Mannelijke werknemers spenderen gemiddeld 38,6 uur per week aan betaalde arbeid en vrouwelijke werknemers gemiddeld 32,4 uur. Terwijl vrouwen gemiddeld per week 9,5 uur meer spenderen aan huishoudelijke taken en kinderzorg dan mannen. Bovendien hebben mannen ongeveer 6 uur meer vrije tijd per week dan vrouwen.
We hebben dus nood aan een ander maatschappelijk model waarin gezinnen werk en privé evenwichtig kunnen combineren en waarin mannen en vrouwen gelijke kansen krijgen thuis en op de arbeidsmarkt. De overgang naar een 30-urenwerkweek kan daar een belangrijke voorwaarde voor zijn.
Door de norm voor voltijds werken te verlagen naar 30 uur, haal je druk van de ketel en geef je gezinnen meer ademruimte voor andere taken en tijdsbestedingen die noodzakelijk en waardevol zijn.
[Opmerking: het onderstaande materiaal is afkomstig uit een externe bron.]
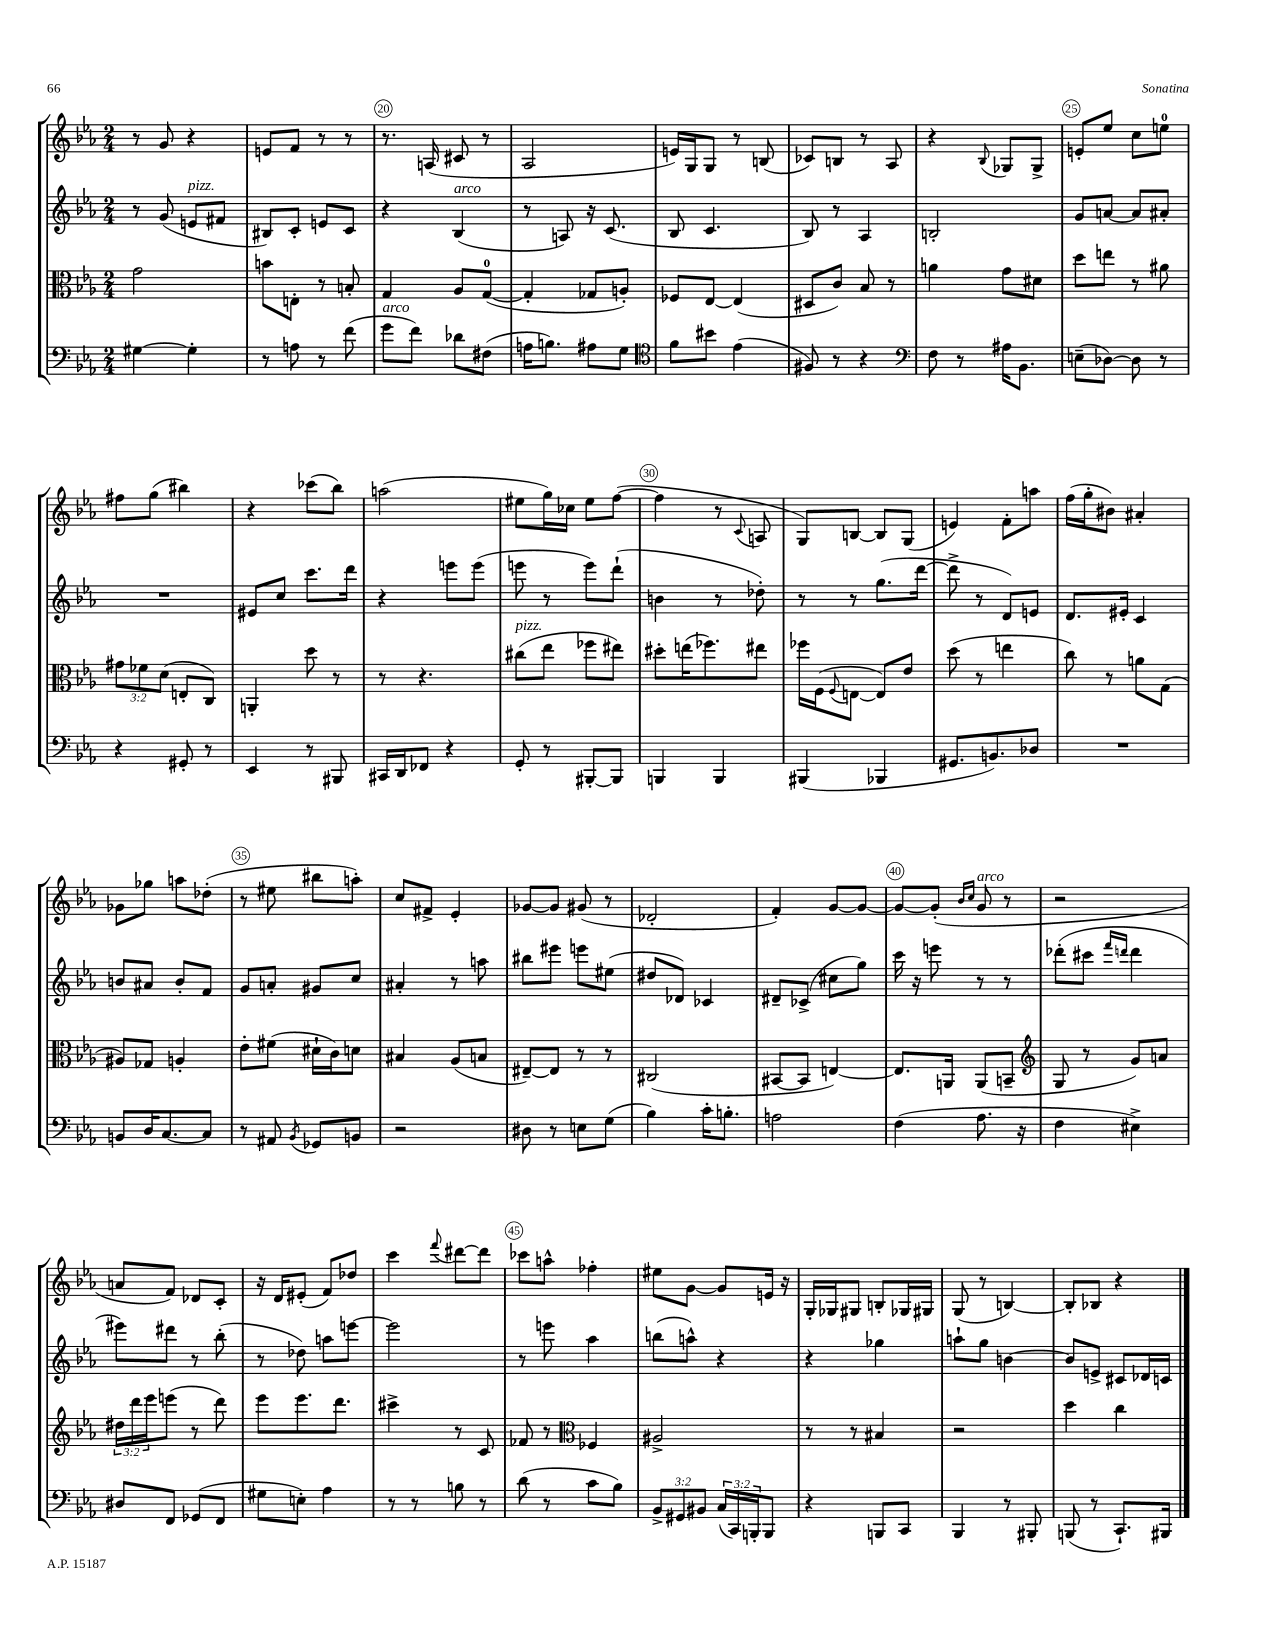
<<
\new StaffGroup <<
\new Staff = "s0" {
    \clef treble \key ees \major \numericTimeSignature \time 2/4
    r8 g'8 r4 |
    e'8 f'8 r8 r8 |
    r8. a16( cis'8 r8 |
    aes2 |
    e'16) g16 g8 r8 b8( |
    ces'8) b8 r8 aes8 |
    r4 \appoggiatura { bes8 } ges8 ges8-> |
    e'8-. ees''8 c''8 e''8-0 |
    fis''8 g''8( bis''4) |
    r4 ces'''8( bes''8) |
    a''2( |
    eis''8 g''16) ces''16 eis''8 f''8~( |
    f''4 r8 \appoggiatura { c'8 } a8 |
    g8) b8~ b8 g8( |
    e'4) f'8-. a''8 |
    f''16( g''16-. bis'8) ais'4-. |
    ges'8 ges''8 a''8 des''8-.( |
    r8 eis''8 bis''8 a''8-.) |
    c''8 fis'8-> ees'4-. |
    ges'8~ ges'8 gis'8( r8 |
    des'2-. |
    f'4-.) g'8~ g'8~ |
    g'8~ g'8-.( \grace { bes'16 c''16 } g'8^\markup { \italic "arco" } r8 |
    r2 |
    a'8 f'8) des'8 c'8-. |
    r16 d'16 eis'8-.( f'8) des''8 |
    c'''4 \appoggiatura { f'''8 } dis'''8~ dis'''8 |
    ces'''8 a''8-^ fes''4-. |
    eis''8 g'8~ g'8 e'16 r16 |
    g16-. ges16 gis8 b8-. ges16 gis16 |
    g8( r8 b4~) |
    b8-. bes8 r4 \bar "|." |
}
\new Staff = "s1" {
    \clef treble \key ees \major \numericTimeSignature \time 2/4
    r8 g'8( e'8^\markup { \italic "pizz." } fis'8 |
    bis8) c'8-. e'8 c'8 |
    r4 bes4^\markup { \italic "arco" }( |
    r8 a8) r16 c'8.( |
    bes8 c'4. |
    bes8) r8 aes4 |
    b2-. |
    g'8 a'8~ a'8 ais'8-. |
    R2 |
    eis'8 c''8 c'''8. d'''16 |
    r4 e'''8 e'''8( |
    e'''8 r8 e'''8) d'''8-!( |
    b'4 r8 des''8-.) |
    r8 r8 g''8.( d'''16~ |
    d'''8-> r8 d'8) e'8 |
    d'8. eis'16-. c'4 |
    b'8 ais'8 b'8-. f'8 |
    g'8 a'8-. gis'8 c''8 |
    ais'4-. r8 a''8 |
    bis''8 eis'''8 e'''8 eis''8( |
    dis''8 des'8) ces'4 |
    dis'8-- ces'8->( cis''8 g''8) |
    c'''16 r16 e'''8 r8 r8 |
    des'''8-.( cis'''8 \grace { f'''16 d'''16 } d'''4 |
    eis'''8) dis'''8 r8 bes''8-.( |
    r8 des''8) a''8 e'''8~ |
    e'''2 |
    r8 e'''8 aes''4 |
    b''8( a''8-^) r4 |
    r4 ges''4 |
    a''8-! g''8 b'4~ |
    b'8 e'8-> cis'8 des'16 c'16 \bar "|." |
}
\new Staff = "s2" {
    \clef alto \key ees \major \numericTimeSignature \time 2/4 \override Staff.TupletNumber.text = #tuplet-number::calc-fraction-text
    g'2 |
    b'8 e8-. r8 b8-. |
    g4 aes8 g8-0~( |
    g4-. ges8 a8-.) |
    fes8 ees8~ ees4( |
    dis8 c'8) bes8 r8 |
    a'4 g'8 dis'8 |
    d''8 e''8 r8 ais'8 |
    \tuplet 3/2 { gis'8 fes'8 d'8( } e8-. c8) |
    a,4-. d''8 r8 |
    r8 r4. |
    cis''8^\markup { \italic "pizz." }( ees''8 fes''8 eis''8) |
    dis''8-. e''16( fes''8.) eis''8 |
    fes''16 f16( \appoggiatura { f8 } e8~ e8) ees'8 |
    d''8( r8 e''4 |
    c''8) r8 a'8 g8( |
    ais8) ges8 a4-. |
    ees'8-. fis'8( dis'16-! c'16) d'8 |
    bis4 aes8( b8 |
    eis8~--) eis8 r8 r8 |
    cis2( |
    bis,8~ bis,8 e4~) |
    e8. a,16 a,8( b,8-- |
    \clef treble g8 r8 g'8) a'8 |
    \tuplet 3/2 { dis''16 d'''16 ees'''16 } e'''8( r8 d'''8) |
    ees'''8 ees'''8. d'''8. |
    cis'''4-> r8 c'8 |
    fes'8 r8 \clef alto fes4 |
    ais2-> |
    r8 r8 bis4 |
    r2 |
    d''4 c''4 \bar "|." |
}
\new Staff = "s3" {
    \clef bass \key ees \major \numericTimeSignature \time 2/4 \override Staff.TupletNumber.text = #tuplet-number::calc-fraction-text
    gis4~ gis4-. |
    r8 a8 r8 f'8( |
    g'8^\markup { \italic "arco" } f'8) des'8 fis8( |
    a16 b8.) ais8 g8 |
    \clef tenor f'8 bis'8 ees'4( |
    fis8) r8 r4 |
    \clef bass f8 r8 ais16 bes,8. |
    e8--( des8~) des8 r8 |
    r4 gis,8-. r8 |
    ees,4 r8 bis,,8 |
    cis,16 d,16 fes,8 r4 |
    g,8-. r8 bis,,8~-. bis,,8 |
    b,,4 b,,4 |
    bis,,4( bes,,4 |
    gis,8. b,8.) des8 |
    R2 |
    b,8 d16 c8.~ c8 |
    r8 ais,8 \acciaccatura { bes,8 } ges,8 b,8 |
    r2 |
    dis8 r8 e8 g8( |
    bes4) c'16-. b8.-. |
    a2 |
    f4( aes8. r16 |
    f4 eis4->) |
    dis8 f,8 ges,8( f,8 |
    gis8 e8-.) aes4 |
    r8 r8 b8 r8 |
    d'8( r8 c'8 bes8) |
    \tuplet 3/2 { bes,8-> gis,8 bis,8 } \tuplet 3/2 { c16( c,16) b,,16-. } b,,8 |
    r4 b,,8 c,8 |
    bes,,4 r8 bis,,8-. |
    b,,8( r8 c,8.-!) bis,,16 \bar "|." |
}
>>
>>
\layout { \context { \Score currentBarNumber = #18 \override BarNumber.break-visibility = ##(#f #t #t) barNumberVisibility = #(every-nth-bar-number-visible 5) \override BarNumber.stencil = #(make-stencil-circler 0.1 0.3 ly:text-interface::print) } }
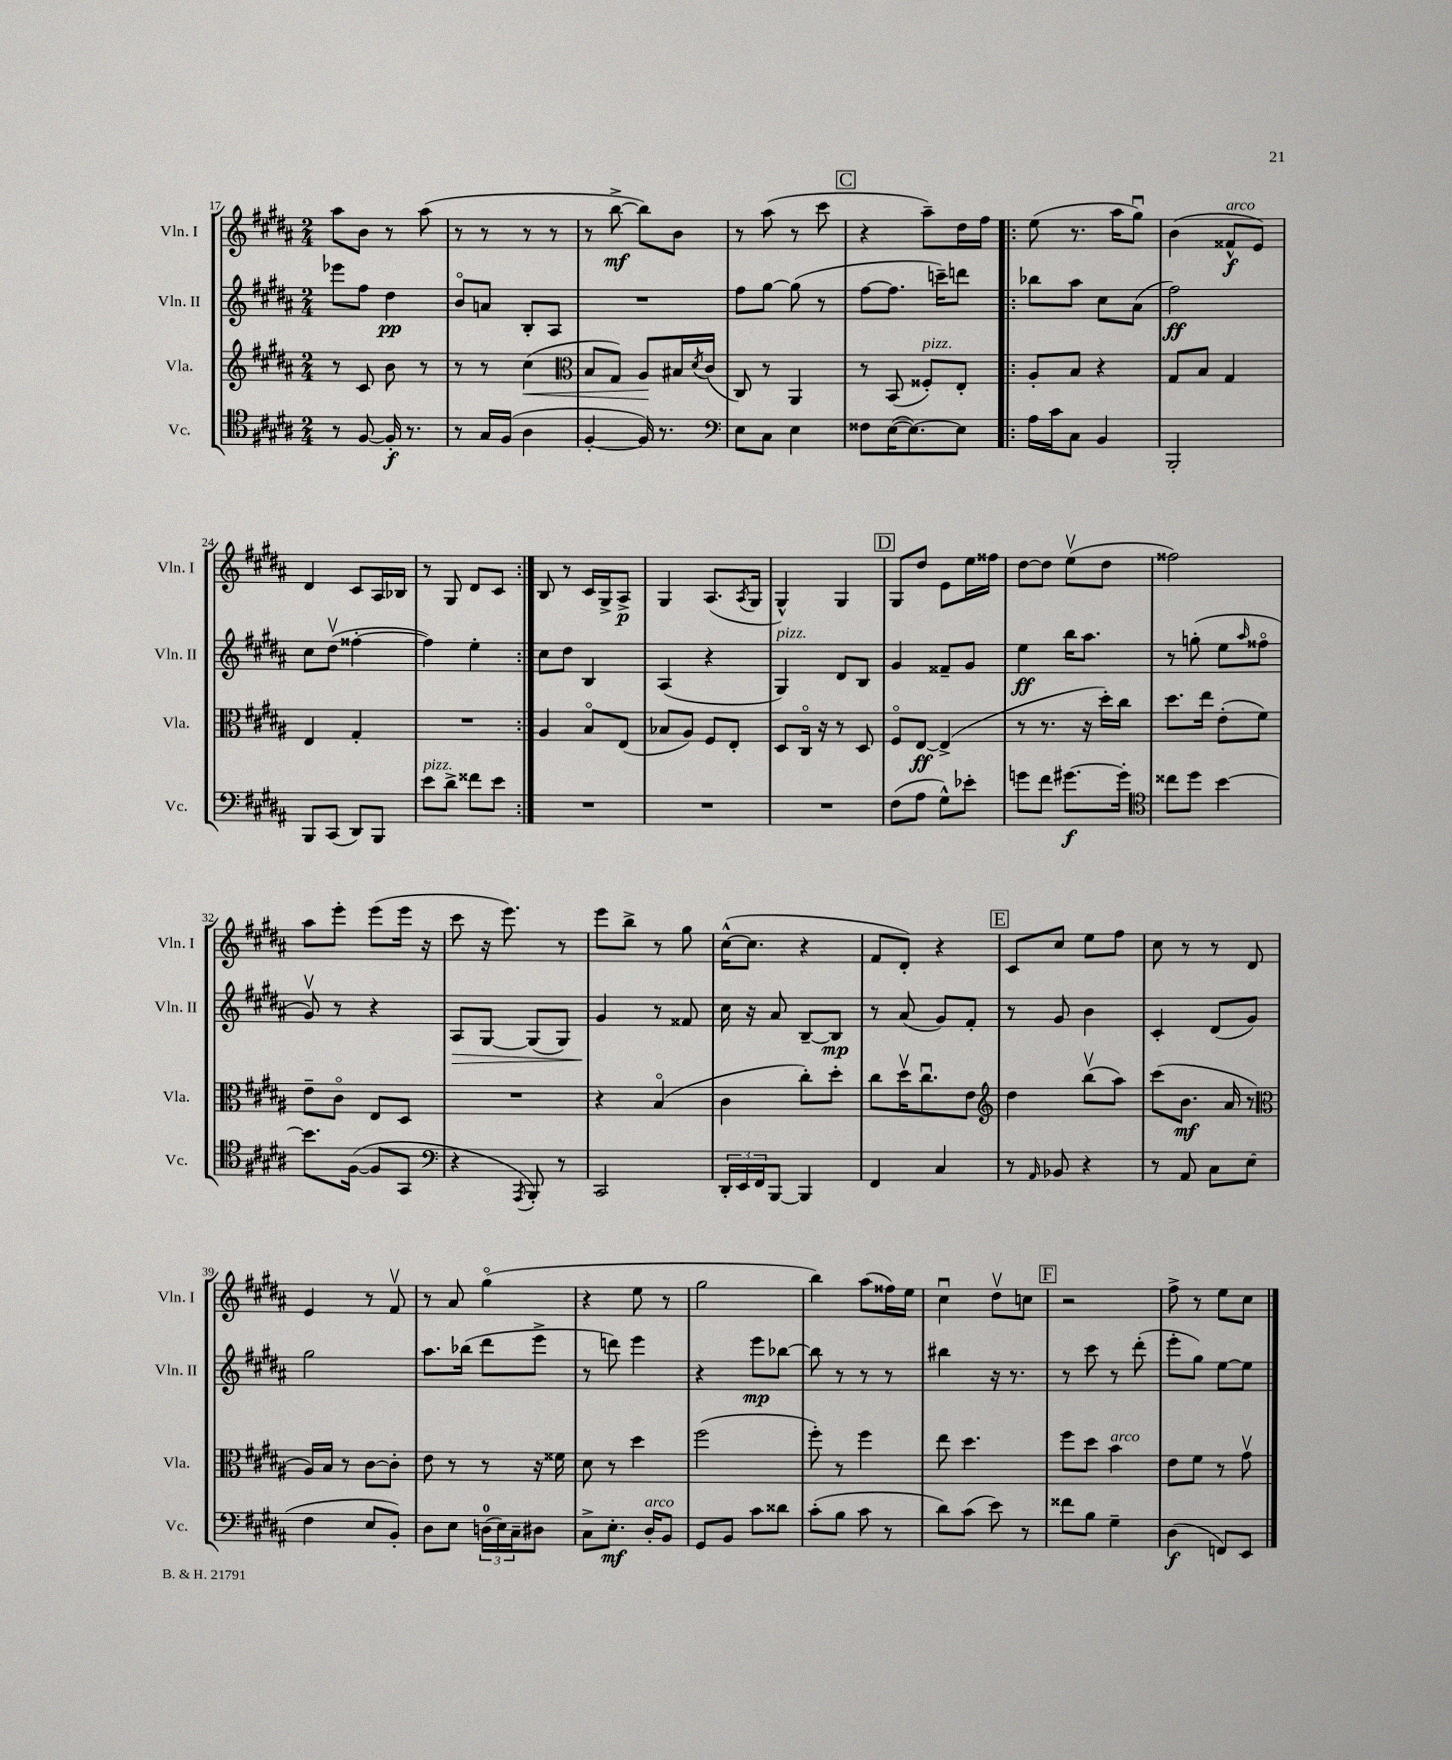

Mensen hebben tijd nodig om hun huishouden te regelen, om kinderen op te voeden, om familie en vrienden te ontmoeten, om te bewegen, om mantelzorg te verlenen, om een vrijwilligersengagement op te nemen, om zich te ontspannen, een opleiding te volgen, …
De 30-urenwerkweek kan ook voor meer gendergelijkheid zorgen.
De 30-urenwerkweek kan ook voor meer gendergelijkheid zorgen. Doordat de norm dichter aansluit bij de dagelijkse realiteit van vrouwen, krijgen ze meer kansen op de arbeidsmarkt en zullen ze financieel sterker staan. Ten tweede kan een 30-urenwerkweek op gezinsniveau leiden tot een gelijkere takenverdeling tussen partners. Mannen die vandaag de dag extra tijd willen vrijmaken voor hun gezin, worden daar nog te vaak scheef voor bekeken en ondervinden negatieve gevolgen voor hun carrière. Door iedereen die extra tijd te gunnen, door middel van een 30-urenwerkweek, kunnen we de opvattingen daarover veranderen. We geven mannen, die vaker voltijds werken, meer ruimte om een groter aandeel van de huishoudelijke en kindzorg taken op te nemen. Een gelijkere verdeling van die taken tussen mannen en vrouwen geeft vrouwen meer ruimte om op de arbeidsmarkt actief te zijn.
De 30-urenwerkweek is één van de denkpistes die we moeten durven bewandelen in onze zoektocht naar meer evenwicht tussen werk en privé voor mannen en vrouwen. Het verdient een eerlijk debat. Eentje waarbij we de voor- en de nadelen van het voorstel onderzoeken en afwegen tegen andere voorstellen.